At the university I work for, the number of highly paid administrators is stunning. Some of the Deans have one or even two assistant deans that make almost as much as their boss. You also have people in the diversity mafia making top dollar. Many of these people add little or not value to the system. There is also a loss of revenue as many minority kids go to school for free or nearly so (diversity again). Its almost comical when the Dean asks you a question via email, followed by the assistant asking the same question.
That being said, a good part of the rise is due to the skyrocketing cost of benefits, especially health insurance. The latter is not just a university problem, but academia will try to pass it on to the students.
Universities today, regurgitated propaganda from one useful idiot to another useful idiot, IMHO.
Been thre and done that. Worth every penny. And he now teaches social studies. Think he gets it RIGHT?
Not one of the professors I had could function outside the campus environment... not for one instant. They live in that rarefied and artificial world where their significance is conditional only to the campus environment.
It is something to see. In the private sector, they would be eaten alive by people with nowhere near the same ‘education’ but with tons more practical savvy and real world smarts!! They are basically so unrealistic in their approach to WORK that they could not disguise being the misfits they actually are...they would starve.
sadly Universities are all TOO relevant these days when it comes to formulating all of the crackpot ideas that go into making up Obamunism.

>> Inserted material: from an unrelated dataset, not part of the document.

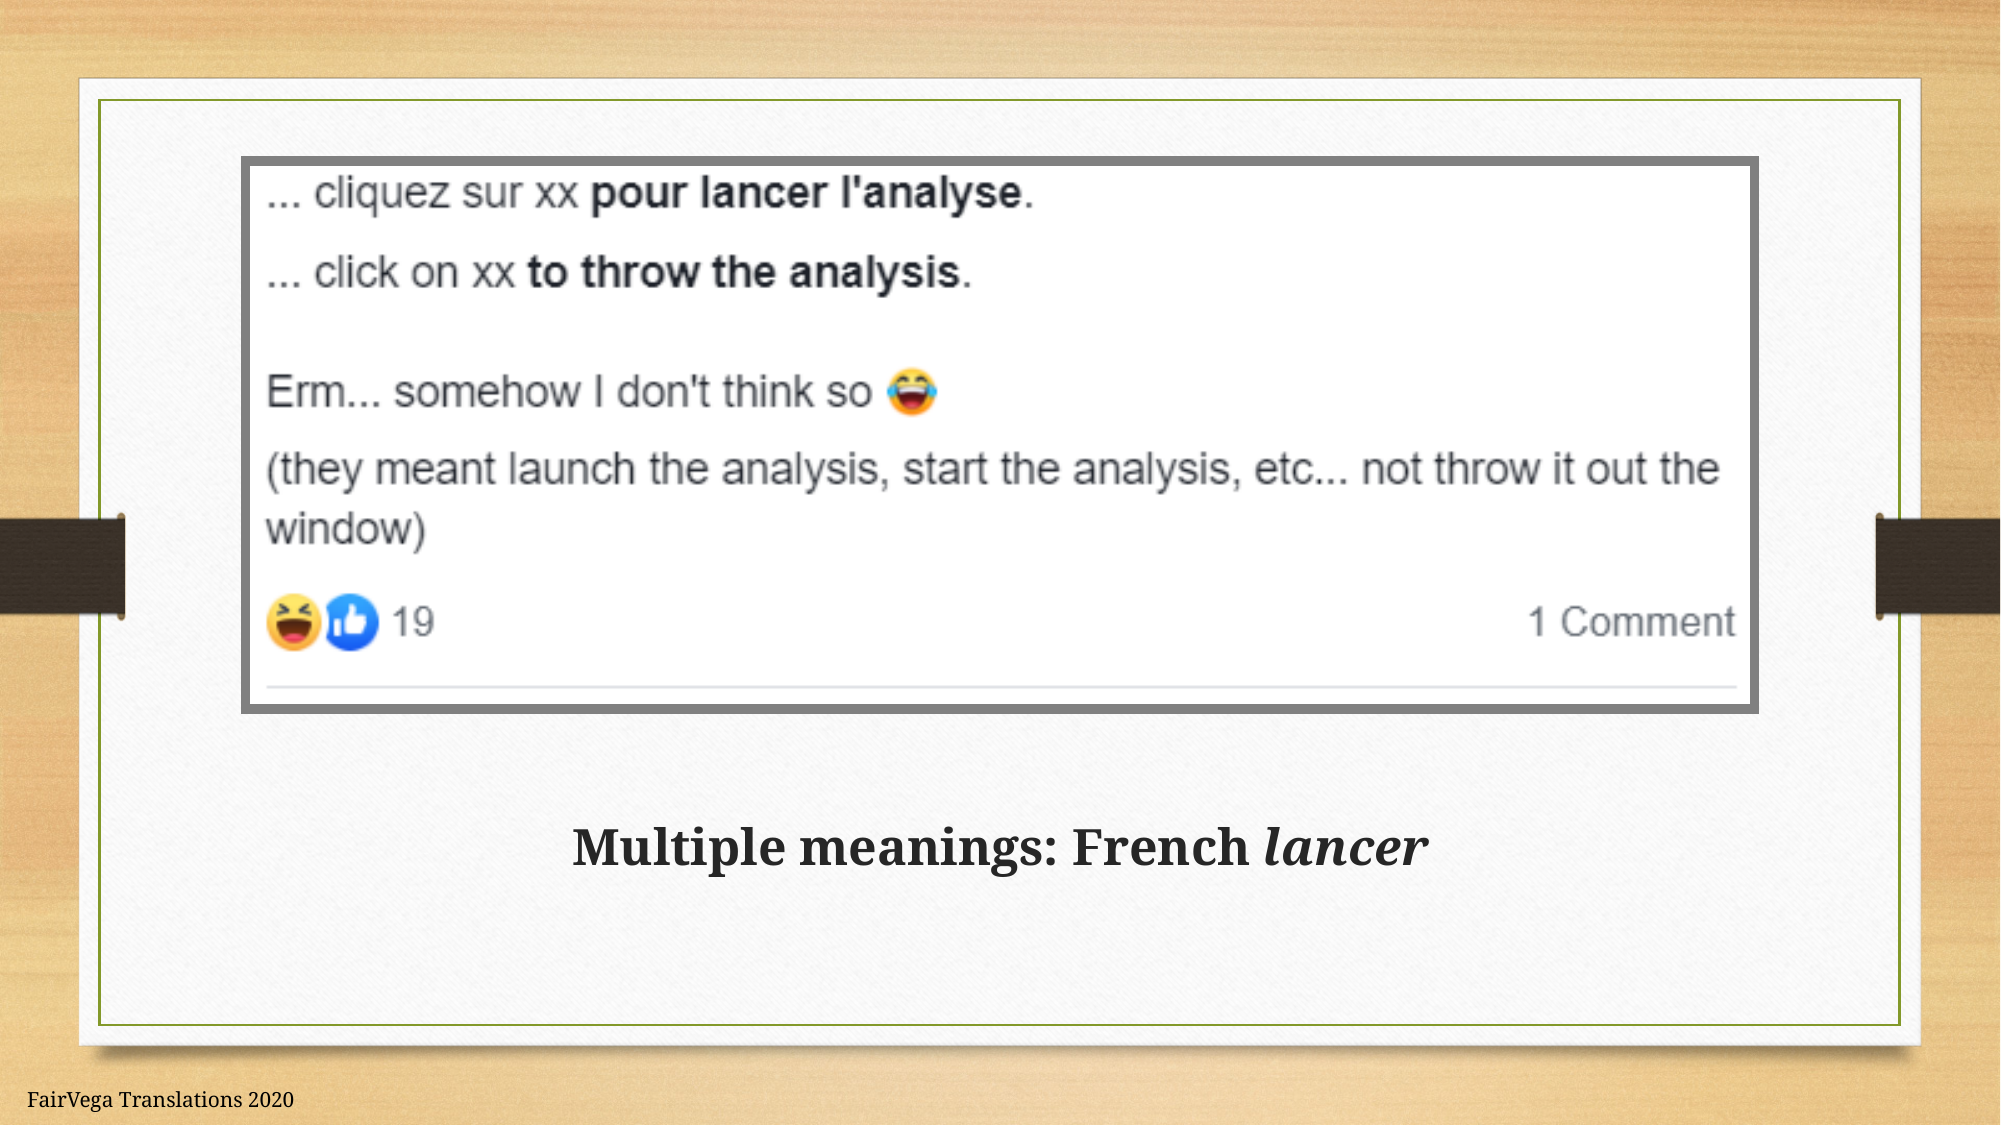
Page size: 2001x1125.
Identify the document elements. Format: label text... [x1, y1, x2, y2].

I'd be interested in any recommendations from fellow Freepers as to solid engineering schools, preferably not too far from the mid-Atlantic region. So far, I think Penn State, Drexel, Pitt and Princeton are on our 17 year old son's list of likely targets, with Princeton a stretch and only happening if he's offered a lot of financial aid. I suggested he look at Olin, but he's turned off by the small size. We've visited Penn State and Lehigh, and although neither one bowled him over, he and I both felt uncomfortable with Lehigh. It felt somehow confining, and it wasn't just size - more a feeling of wanting to shut up the cheerleaders who were pushing it so hard.
Thank you for any suggestions.
We'd actually like seeing him at a southern school, and we have family roots in NC on his father's side. It's worth considering.